Client Implementation
You've not specified, but I suspect you're interested in calling the service from .NET? In which case System.Net.Http.HttpClient could be your friend. In particular, the DefaultRequestHeaders collection. You can use this to add a custom header to store your authentication token.
Server Implementation
When researching ASP.NET authentication recently, I learned a lot about customisation by examining the Mixed Authentication Disposition ASP.NET Module (MADAM). I wasn't interested in using MADAM as-is, but learning about it from that article and examining the source code gave me a lot of ideas of how I could insert my own authentication module into the web stack.
I've got a requirement to allow impersonation ("act as") in my API. So a user with the appropriate permission can exercise the API as another user. I'm wondering if there are some specific strategies employed in this space?
I can create an endpoint to begin and end the impersonation. Beginning the impersonation might involve getting a user and their permissions and loading them into memory for the current request, easy enough. What about subsequent requests? Is it bad practice to add an HTTP header indicating a "Impersonated-User"? If that header exists, use it to do auth on subsequent requests? What about using a cookie with that UserId? Or additional information?
Is there added benefit (assuming a .NET impl) to assigning the impersonated users to the Thread.CurrentPrincipal? The current permission and role implementation is custom, essentially using a bit array (although this is on the table for change in the future).
HTTP doesn't include any native support for delegate credentials / impersonation, so a combination of HTTP Basic Authentication with a custom header indicating which other user the client is trying to act as would be fine.

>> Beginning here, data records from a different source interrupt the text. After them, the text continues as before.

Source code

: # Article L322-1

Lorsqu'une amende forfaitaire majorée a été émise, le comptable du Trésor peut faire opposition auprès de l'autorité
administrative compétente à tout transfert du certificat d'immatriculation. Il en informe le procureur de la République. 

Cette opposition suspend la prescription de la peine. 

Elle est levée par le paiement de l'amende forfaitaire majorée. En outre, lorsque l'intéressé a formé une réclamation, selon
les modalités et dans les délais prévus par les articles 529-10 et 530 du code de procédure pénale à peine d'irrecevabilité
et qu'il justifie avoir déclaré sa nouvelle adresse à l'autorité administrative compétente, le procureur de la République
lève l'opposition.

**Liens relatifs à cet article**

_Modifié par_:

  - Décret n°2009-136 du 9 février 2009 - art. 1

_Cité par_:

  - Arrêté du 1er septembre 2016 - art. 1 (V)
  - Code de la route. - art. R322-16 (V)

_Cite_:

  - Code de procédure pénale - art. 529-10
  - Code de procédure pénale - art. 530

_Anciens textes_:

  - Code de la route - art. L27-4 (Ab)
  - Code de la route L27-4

I would avoid polluting your API with the idea of "beginning and ending the impersonation", however. That implies stateful session knowledge that must be maintained between API calls, and it will make it more difficult to manage on the server side.
I would just have the client pass all the required information (their creds and the impersonation principal) with each call, and validate them each time against the resource being invoked.